Chest of Drawers

Fi.
An original written by Alexandra.

Young Woman Relaxing (1894)
Francesc Masriera

You spend years suppressing, storing,
archiving all your fears, anxieties, paranoias,
insecurities, disappointments, dreams,
heartaches and tragedies, in the unwavering
hope that someday someone will enter your
life and unearth it all.

 

No light or air gets into this chest of drawers
you so quickly seal shut each time you
bank another dime. The contents become
discoloured, frayed, tangled in cobwebs,
sizzled with rust, infected with mould.

So, when the time finally comes for that
someone to listen to and hear it all, there
is nothing of worth to be said. It is all
aged, stale and insignificant, and so different
from how it originally was stored. They leave
and you’re left with your chest of drawers
filled with expired qualms like a child at her
garage sale with only a few coins in her piggy
bank, surrounded by all her neglected Barbies,
tattered stuffed animals, scuffed shoes, all of
which had their own tales to tell and stories to
recount. But no one is listening and no one
would even believe if they talked.

 

It at least could have meant something if
it prompted an epiphany, motivated change,
inspired others, but it did none of that. It
will reach no other fate than to be buried
with you. It will be sunk even further into
darkness and oblivion, and your ghost will
realise that there was no point to any of this
at all. You should have aired them when you
were alive.

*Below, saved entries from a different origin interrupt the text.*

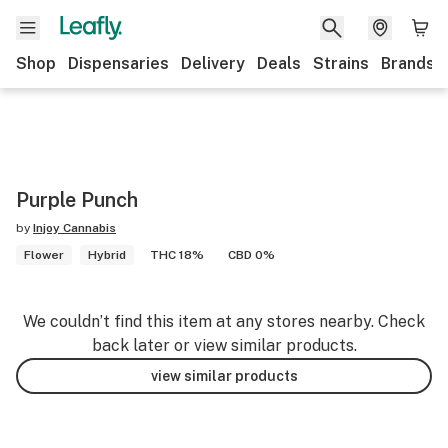
Shop
Dispensaries
Delivery
Deals
Strains
Brands
Purple Punch
by
Injoy Cannabis
Flower
Hybrid
THC 18%
CBD 0%
We couldn’t find this item at any stores nearby. Check
back later or view similar products.
view similar products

Perhaps it would have fallen on deaf
ears and no one would have been around to
hear it, but at least its remnants would have
caught momentum in the wind – it could have
danced through the breeze of the trees, swirled
around with the motions of the tide, reached
the night sky and cozied themselves up next to
the stars for company. It could have made a life
for itself long after you passed.

 

Now, however, it dies with you with its craving to
be acknowledged never realised. You end up being one
of the pieces in this godforsaken chest of drawers
– unheard, neglected, only guilty of wanting a
little bit more, and even lonelier than how you began.
You never deserved this loneliness. Never, ever.